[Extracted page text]
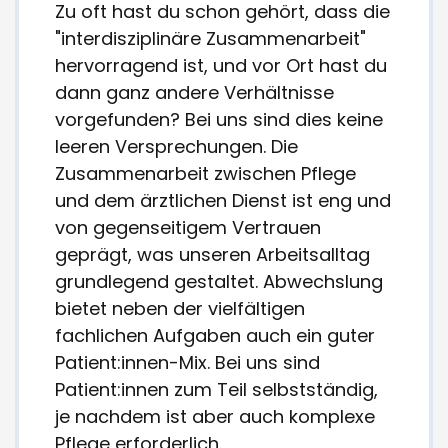
Zu oft hast du schon gehört, dass die
"interdisziplinäre Zusammenarbeit"
hervorragend ist, und vor Ort hast du
dann ganz andere Verhältnisse
vorgefunden? Bei uns sind dies keine
leeren Versprechungen. Die
Zusammenarbeit zwischen Pflege
und dem ärztlichen Dienst ist eng und
von gegenseitigem Vertrauen
geprägt, was unseren Arbeitsalltag
grundlegend gestaltet. Abwechslung
bietet neben der vielfältigen
fachlichen Aufgaben auch ein guter
Patient:innen-Mix. Bei uns sind
Patient:innen zum Teil selbstständig,
je nachdem ist aber auch komplexe
Pflege erforderlich.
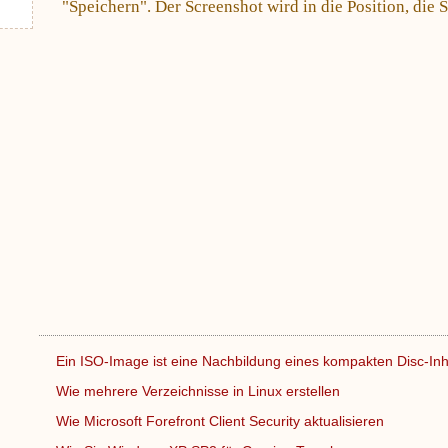
"Speichern". Der Screenshot wird in die Position, die 
Ein ISO-Image ist eine Nachbildung eines kompakten Disc-I
Wie mehrere Verzeichnisse in Linux erstellen
Wie Microsoft Forefront Client Security aktualisieren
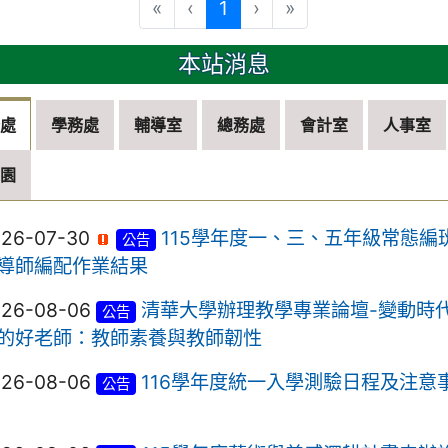
(目前頁次)
«
‹
1
›
»
本站消息
務處
學務處
輔導室
總務處
會計室
人事室
兒園
026-07-30
115學年度一、三、五年級常態編
公告
導師編配作業結果
026-08-06
清華大學辦理教學專業論壇-變動時
公告
的好老師：教師素養與教師韌性
026-08-06
116學年度統一入學測驗日程及注意
公告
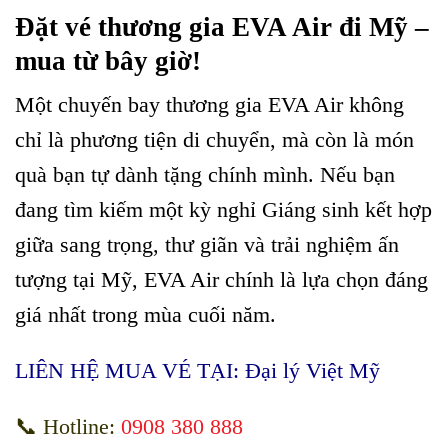
Đặt vé thương gia EVA Air đi Mỹ –
mua từ bây giờ!
Một chuyến bay thương gia EVA Air không
chỉ là phương tiện di chuyển, mà còn là món
quà bạn tự dành tặng chính mình. Nếu bạn
đang tìm kiếm một kỳ nghỉ Giáng sinh kết hợp
giữa sang trọng, thư giãn và trải nghiệm ấn
tượng tại Mỹ, EVA Air chính là lựa chọn đáng
giá nhất trong mùa cuối năm.
LIÊN HỆ MUA VÉ TẠI:
Đại lý Việt Mỹ
📞 Hotline:
0908 380 888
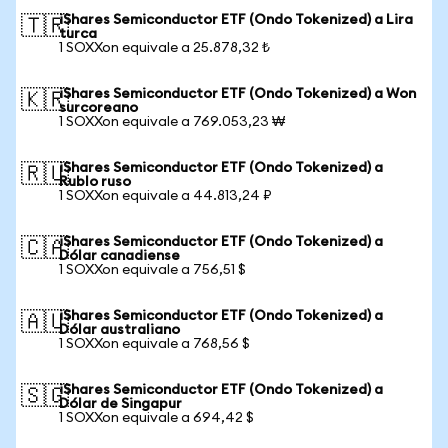
iShares Semiconductor ETF (Ondo Tokenized) a Lira
🇹🇷
turca
1 SOXXon equivale a 25.878,32 ₺
iShares Semiconductor ETF (Ondo Tokenized) a Won
🇰🇷
surcoreano
1 SOXXon equivale a 769.053,23 ₩
iShares Semiconductor ETF (Ondo Tokenized) a
🇷🇺
Rublo ruso
1 SOXXon equivale a 44.813,24 ₽
iShares Semiconductor ETF (Ondo Tokenized) a
🇨🇦
Dólar canadiense
1 SOXXon equivale a 756,51 $
iShares Semiconductor ETF (Ondo Tokenized) a
🇦🇺
Dólar australiano
1 SOXXon equivale a 768,56 $
iShares Semiconductor ETF (Ondo Tokenized) a
🇸🇬
Dólar de Singapur
1 SOXXon equivale a 694,42 $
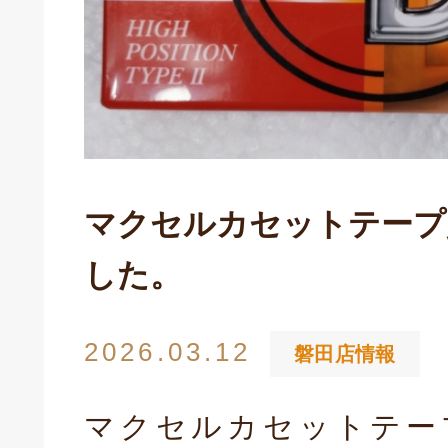
マクセルカセットテープ
した。
キドキ 磐田店
2026.03.12
磐田店情報
マクセルカセットテー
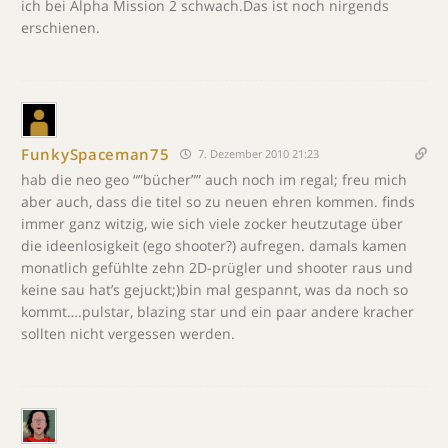
ich bei Alpha Mission 2 schwach.Das ist noch nirgends
erschienen.
FunkySpaceman75
7. Dezember 2010 21:23
hab die neo geo “”bücher”” auch noch im regal; freu mich
aber auch, dass die titel so zu neuen ehren kommen. finds
immer ganz witzig, wie sich viele zocker heutzutage über
die ideenlosigkeit (ego shooter?) aufregen. damals kamen
monatlich gefühlte zehn 2D-prügler und shooter raus und
keine sau hat’s gejuckt;)bin mal gespannt, was da noch so
kommt….pulstar, blazing star und ein paar andere kracher
sollten nicht vergessen werden.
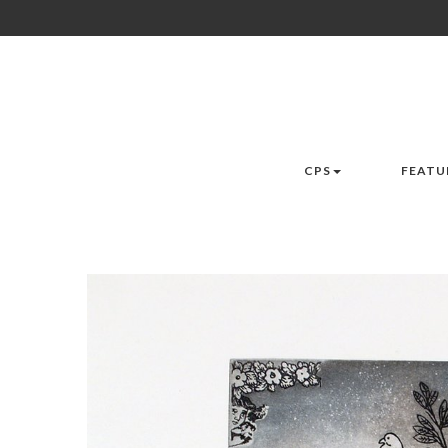
CPS
FEATU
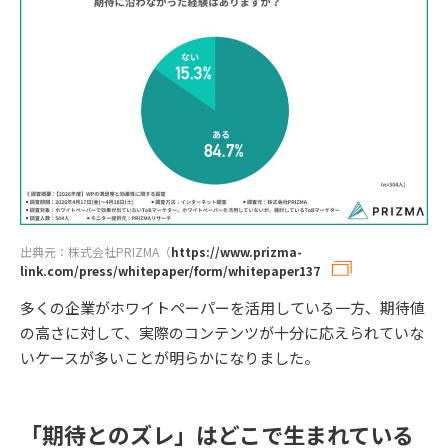
出典元：株式会社PRIZMA（
https://www.prizma-
link.com/press/whitepaper/form/whitepaper137
多くの企業がホワイトペーパーを活用している一方、期待値
の高さに対して、実際のコンテンツが十分に応えられていな
いケースが多いことが明らかになりました。
「期待とのズレ」はどこで生まれている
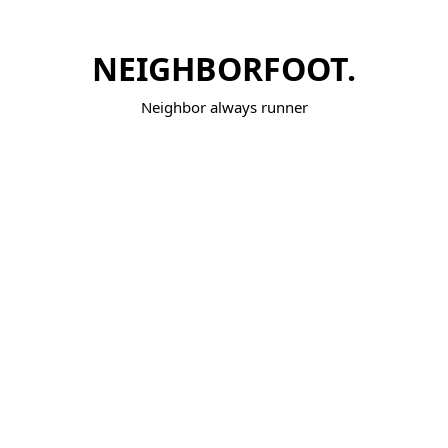
NEIGHBORFOOT.
Neighbor always runner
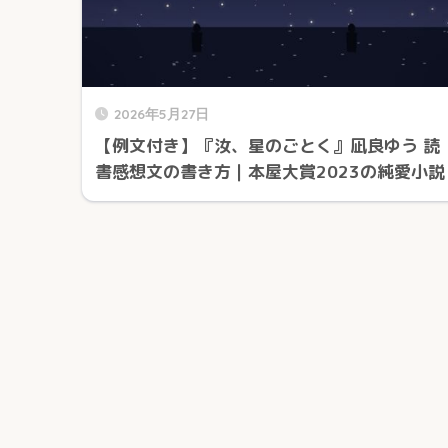
2026年5月27日
【例文付き】『汝、星のごとく』凪良ゆう 読
書感想文の書き方｜本屋大賞2023の純愛小説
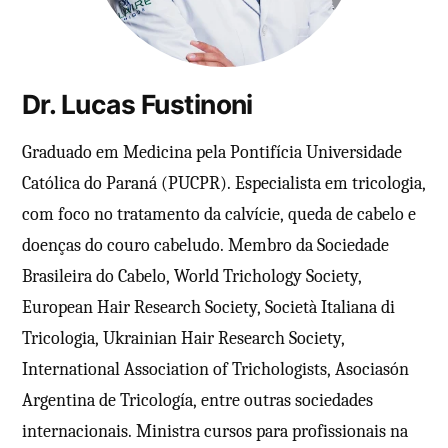
Dr. Lucas Fustinoni
Graduado em Medicina pela Pontifícia Universidade
Católica do Paraná (PUCPR). Especialista em tricologia,
com foco no tratamento da calvície, queda de cabelo e
doenças do couro cabeludo. Membro da Sociedade
Brasileira do Cabelo, World Trichology Society,
European Hair Research Society, Società Italiana di
Tricologia, Ukrainian Hair Research Society,
International Association of Trichologists, Asociasón
Argentina de Tricología, entre outras sociedades
internacionais. Ministra cursos para profissionais na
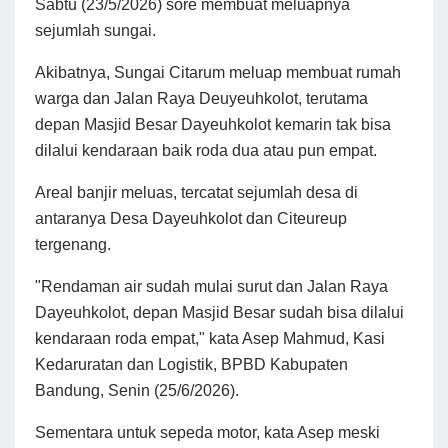
Sabtu (23/5/2026) sore membuat meluapnya
sejumlah sungai.
Akibatnya, Sungai Citarum meluap membuat rumah
warga dan Jalan Raya Deuyeuhkolot, terutama
depan Masjid Besar Dayeuhkolot kemarin tak bisa
dilalui kendaraan baik roda dua atau pun empat.
Areal banjir meluas, tercatat sejumlah desa di
antaranya Desa Dayeuhkolot dan Citeureup
tergenang.
"Rendaman air sudah mulai surut dan Jalan Raya
Dayeuhkolot, depan Masjid Besar sudah bisa dilalui
kendaraan roda empat," kata Asep Mahmud, Kasi
Kedaruratan dan Logistik, BPBD Kabupaten
Bandung, Senin (25/6/2026).
Sementara untuk sepeda motor, kata Asep meski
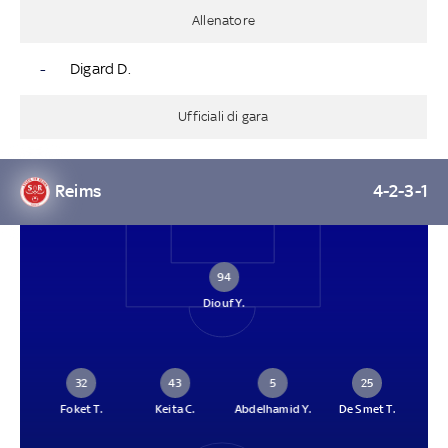
Allenatore
-
Digard D.
Ufficiali di gara
Reims
4-2-3-1
94
Diouf Y.
32
43
5
25
Foket T.
Keita C.
Abdelhamid Y.
De Smet T.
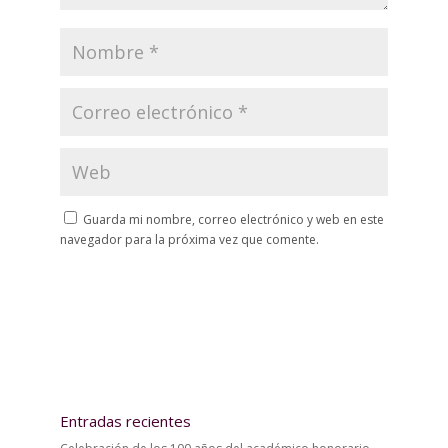
Guarda mi nombre, correo electrónico y web en este
navegador para la próxima vez que comente.
Entradas recientes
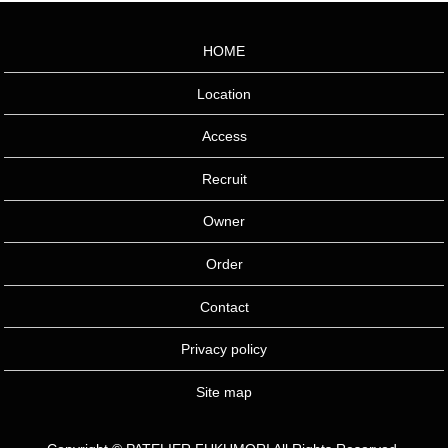
HOME
Location
Access
Recruit
Owner
Order
Contact
Privacy policy
Site map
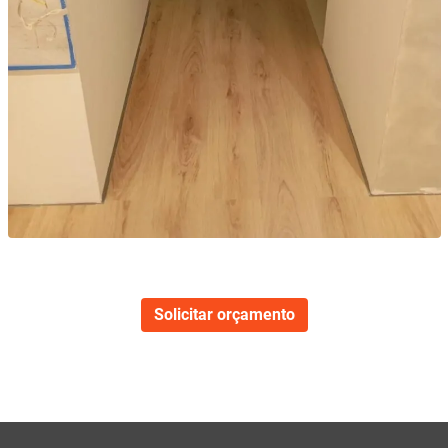
Solicitar orçamento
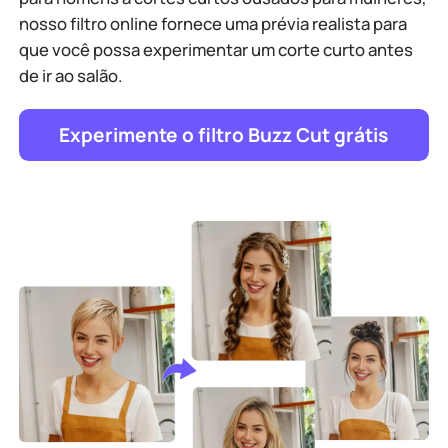
nosso filtro online fornece uma prévia realista para
que você possa experimentar um corte curto antes
de ir ao salão.
Experimente o filtro Buzz Cut grátis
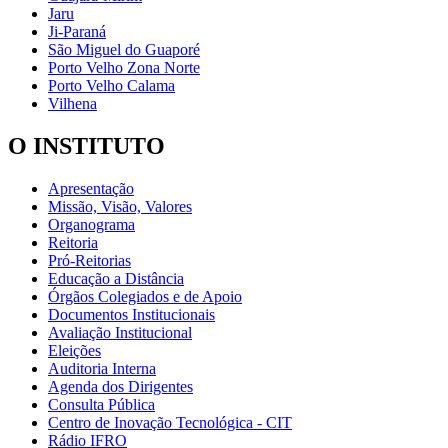
Jaru
Ji-Paraná
São Miguel do Guaporé
Porto Velho Zona Norte
Porto Velho Calama
Vilhena
O INSTITUTO
Apresentação
Missão, Visão, Valores
Organograma
Reitoria
Pró-Reitorias
Educação a Distância
Órgãos Colegiados e de Apoio
Documentos Institucionais
Avaliação Institucional
Eleições
Auditoria Interna
Agenda dos Dirigentes
Consulta Pública
Centro de Inovação Tecnológica - CIT
Rádio IFRO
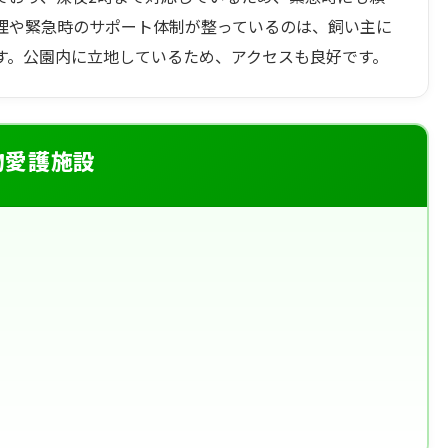
理や緊急時のサポート体制が整っているのは、飼い主に
す。公園内に立地しているため、アクセスも良好です。
物愛護施設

• Assignment: Lay out every line of text from all the records above as a JSON list of strings, one string per line, with blank lines left out. Leave the pictures out of the answer.

• Problem solution:
[
  "Zu oft hast du schon gehört, dass die",
  "\"interdisziplinäre Zusammenarbeit\"",
  "hervorragend ist, und vor Ort hast du",
  "dann ganz andere Verhältnisse",
  "vorgefunden? Bei uns sind dies keine",
  "leeren Versprechungen. Die",
  "Zusammenarbeit zwischen Pflege",
  "und dem ärztlichen Dienst ist eng und",
  "von gegenseitigem Vertrauen",
  "geprägt, was unseren Arbeitsalltag",
  "grundlegend gestaltet. Abwechslung",
  "bietet neben der vielfältigen",
  "fachlichen Aufgaben auch ein guter",
  "Patient:innen-Mix. Bei uns sind",
  "Patient:innen zum Teil selbstständig,",
  "je nachdem ist aber auch komplexe",
  "Pflege erforderlich.",
  "\"Speichern\". Der Screenshot wird in die Position, die ",
  "Ein ISO-Image ist eine Nachbildung eines kompakten Disc-I",
  "Wie mehrere Verzeichnisse in Linux erstellen",
  "Wie Microsoft Forefront Client Security aktualisieren",
  "(目前頁次)",
  "«",
  "‹",
  "1",
  "›",
  "»",
  "本站消息",
  "務處",
  "學務處",
  "輔導室",
  "總務處",
  "會計室",
  "人事室",
  "兒園",
  "026-07-30",
  "115學年度一、三、五年級常態編",
  "公告",
  "導師編配作業結果",
  "026-08-06",
  "清華大學辦理教學專業論壇-變動時",
  "公告",
  "的好老師：教師素養與教師韌性",
  "026-08-06",
  "116學年度統一入學測驗日程及注意",
  "公告",
  "Đặt vé thương gia EVA Air đi Mỹ –",
  "mua từ bây giờ!",
  "Một chuyến bay thương gia EVA Air không",
  "chỉ là phương tiện di chuyển, mà còn là món",
  "quà bạn tự dành tặng chính mình. Nếu bạn",
  "đang tìm kiếm một kỳ nghỉ Giáng sinh kết hợp",
  "giữa sang trọng, thư giãn và trải nghiệm ấn",
  "tượng tại Mỹ, EVA Air chính là lựa chọn đáng",
  "giá nhất trong mùa cuối năm.",
  "LIÊN HỆ MUA VÉ TẠI:",
  "Đại lý Việt Mỹ",
  "📞 Hotline:",
  "0908 380 888",
  "iShares Semiconductor ETF (Ondo Tokenized) a Lira",
  "🇹🇷",
  "turca",
  "1 SOXXon equivale a 25.878,32 ₺",
  "iShares Semiconductor ETF (Ondo Tokenized) a Won",
  "🇰🇷",
  "surcoreano",
  "1 SOXXon equivale a 769.053,23 ₩",
  "iShares Semiconductor ETF (Ondo Tokenized) a",
  "🇷🇺",
  "Rublo ruso",
  "1 SOXXon equivale a 44.813,24 ₽",
  "iShares Semiconductor ETF (Ondo Tokenized) a",
  "🇨🇦",
  "Dólar canadiense",
  "1 SOXXon equivale a 756,51 $",
  "iShares Semiconductor ETF (Ondo Tokenized) a",
  "🇦🇺",
  "Dólar australiano",
  "1 SOXXon equivale a 768,56 $",
  "iShares Semiconductor ETF (Ondo Tokenized) a",
  "🇸🇬",
  "Dólar de Singapur",
  "1 SOXXon equivale a 694,42 $",
  "マクセルカセットテープ",
  "した。",
  "キドキ 磐田店",
  "2026.03.12",
  "磐田店情報",
  "マクセルカセットテー",
  "ich bei Alpha Mission 2 schwach.Das ist noch nirgends",
  "erschienen.",
  "FunkySpaceman75",
  "7. Dezember 2010 21:23",
  "hab die neo geo “”bücher”” auch noch im regal; freu mich",
  "aber auch, dass die titel so zu neuen ehren kommen. finds",
  "immer ganz witzig, wie sich viele zocker heutzutage über",
  "die ideenlosigkeit (ego shooter?) aufregen. damals kamen",
  "monatlich gefühlte zehn 2D-prügler und shooter raus und",
  "keine sau hat’s gejuckt;)bin mal gespannt, was da noch so",
  "kommt….pulstar, blazing star und ein paar andere kracher",
  "sollten nicht vergessen werden.",
  "CPS",
  "FEATU",
  "出典元：株式会社PRIZMA（",
  "https://www.prizma-",
  "link.com/press/whitepaper/form/whitepaper137",
  "多くの企業がホワイトペーパーを活用している一方、期待値",
  "の高さに対して、実際のコンテンツが十分に応えられていな",
  "いケースが多いことが明らかになりました。",
  "「期待とのズレ」はどこで生まれている",
  "NEIGHBORFOOT.",
  "Neighbor always runner",
  "2026年5月27日",
  "【例文付き】『汝、星のごとく』凪良ゆう 読",
  "書感想文の書き方｜本屋大賞2023の純愛小説",
  "Dr. Lucas Fustinoni",
  "Graduado em Medicina pela Pontifícia Universidade",
  "Católica do Paraná (PUCPR). Especialista em tricologia,",
  "com foco no tratamento da calvície, queda de cabelo e",
  "doenças do couro cabeludo. Membro da Sociedade",
  "Brasileira do Cabelo, World Trichology Society,",
  "European Hair Research Society, Società Italiana di",
  "Tricologia, Ukrainian Hair Research Society,",
  "International Association of Trichologists, Asociasón",
  "Argentina de Tricología, entre outras sociedades",
  "internacionais. Ministra cursos para profissionais na",
  "Sabtu (23/5/2026) sore membuat meluapnya",
  "sejumlah sungai.",
  "Akibatnya, Sungai Citarum meluap membuat rumah",
  "warga dan Jalan Raya Deuyeuhkolot, terutama",
  "depan Masjid Besar Dayeuhkolot kemarin tak bisa",
  "dilalui kendaraan baik roda dua atau pun empat.",
  "Areal banjir meluas, tercatat sejumlah desa di",
  "antaranya Desa Dayeuhkolot dan Citeureup",
  "tergenang.",
  "\"Rendaman air sudah mulai surut dan Jalan Raya",
  "Dayeuhkolot, depan Masjid Besar sudah bisa dilalui",
  "kendaraan roda empat,\" kata Asep Mahmud, Kasi",
  "Kedaruratan dan Logistik, BPBD Kabupaten",
  "Bandung, Senin (25/6/2026).",
  "Sementara untuk sepeda motor, kata Asep meski",
  "Allenatore",
  "-",
  "Digard D.",
  "Ufficiali di gara",
  "Reims",
  "4-2-3-1",
  "94",
  "Diouf Y.",
  "32",
  "43",
  "5",
  "25",
  "Foket T.",
  "Keita C.",
  "Abdelhamid Y.",
  "De Smet T.",
  "Guarda mi nombre, correo electrónico y web en este",
  "navegador para la próxima vez que comente.",
  "Entradas recientes",
  "HOME",
  "Location",
  "Access",
  "Recruit",
  "Owner",
  "Order",
  "Contact",
  "Privacy policy",
  "Site map",
  "Solicitar orçamento",
  "nosso filtro online fornece uma prévia realista para",
  "que você possa experimentar um corte curto antes",
  "de ir ao salão.",
  "Experimente o filtro Buzz Cut grátis",
  "Jaru",
  "Ji-Paraná",
  "São Miguel do Guaporé",
  "Porto Velho Zona Norte",
  "Porto Velho Calama",
  "Vilhena",
  "O INSTITUTO",
  "Apresentação",
  "Missão, Visão, Valores",
  "Organograma",
  "Reitoria",
  "Pró-Reitorias",
  "Educação a Distância",
  "Órgãos Colegiados e de Apoio",
  "Documentos Institucionais",
  "Avaliação Institucional",
  "Eleições",
  "Auditoria Interna",
  "Agenda dos Dirigentes",
  "Consulta Pública",
  "Centro de Inovação Tecnológica - CIT",
  "Rádio IFRO",
  "理や緊急時のサポート体制が整っているのは、飼い主に",
  "す。公園内に立地しているため、アクセスも良好です。",
  "物愛護施設"
]